Assignment:
Print each entry again exactly as written, and keep the pictures out.

[Dataset entries]
####

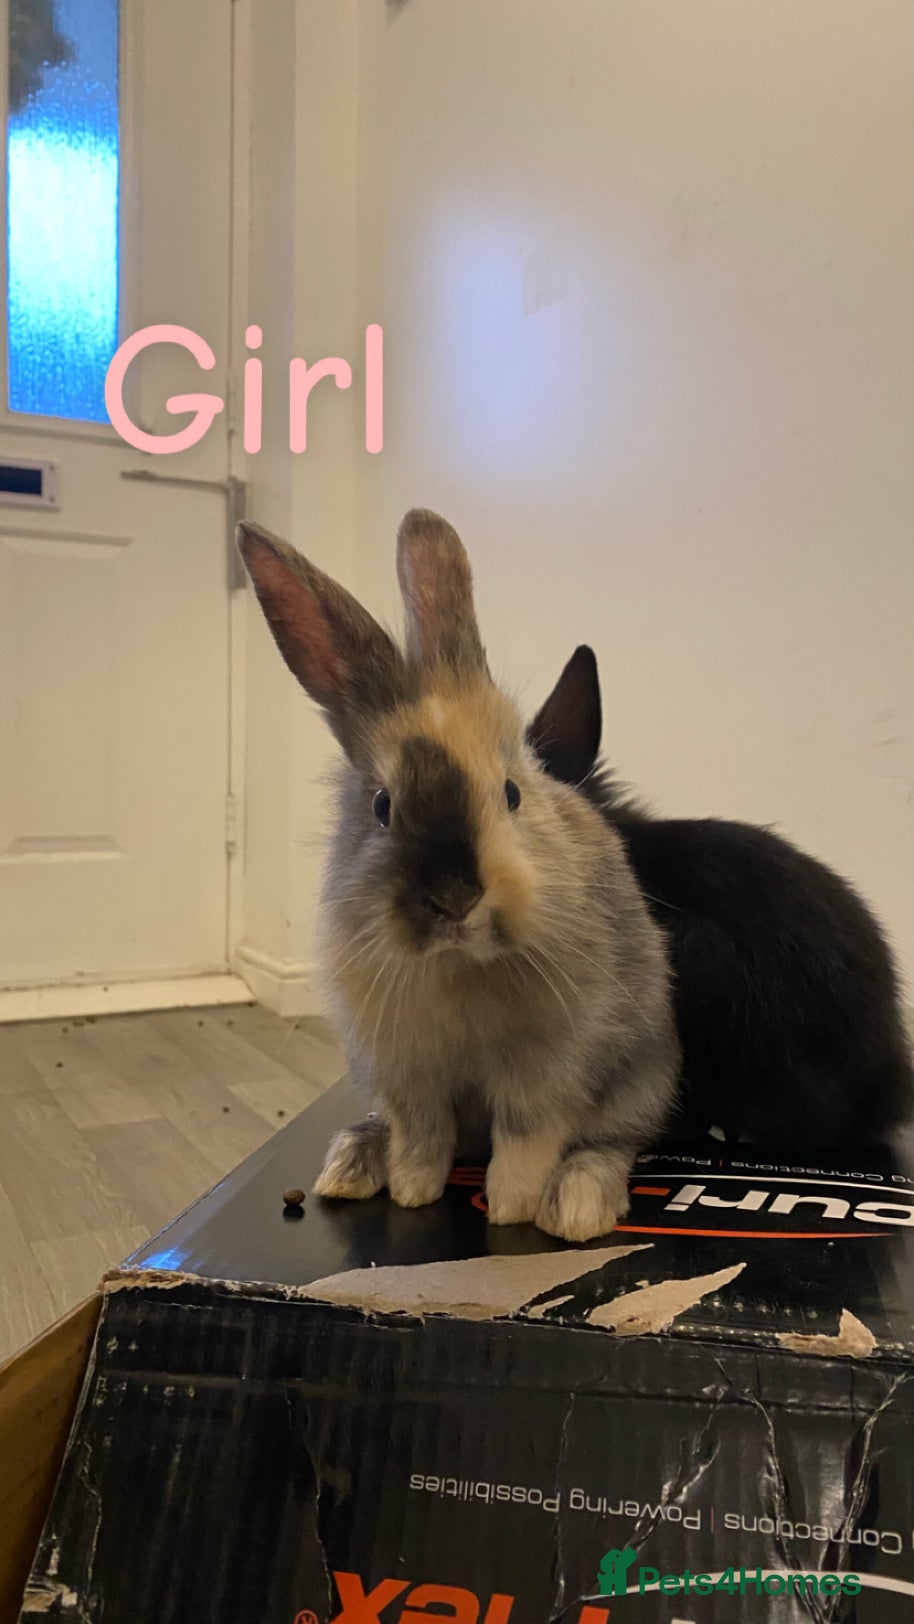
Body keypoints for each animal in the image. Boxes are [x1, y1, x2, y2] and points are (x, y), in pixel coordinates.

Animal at [238, 510, 680, 1243]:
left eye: (511, 793)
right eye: (382, 806)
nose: (454, 898)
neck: (458, 963)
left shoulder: (545, 1071)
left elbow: (527, 1140)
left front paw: (512, 1209)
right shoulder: (406, 1073)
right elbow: (422, 1136)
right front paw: (413, 1193)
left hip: (641, 1080)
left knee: (612, 1143)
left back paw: (577, 1205)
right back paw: (352, 1164)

####

Result for this exercise:
Body keypoints for each animal in the image. Boxes are [x1, y1, x2, y2] and points are (x, y), in pixel coordinates.

Animal at [238, 510, 680, 1243]:
left eye: (511, 793)
right eye: (382, 806)
nose: (454, 898)
neck: (458, 963)
left shoulder: (545, 1071)
left elbow: (527, 1140)
left front paw: (512, 1209)
right shoulder: (406, 1073)
right elbow: (422, 1136)
right front paw: (413, 1193)
left hip: (641, 1080)
left knee: (612, 1143)
left back paw: (577, 1205)
right back paw: (352, 1164)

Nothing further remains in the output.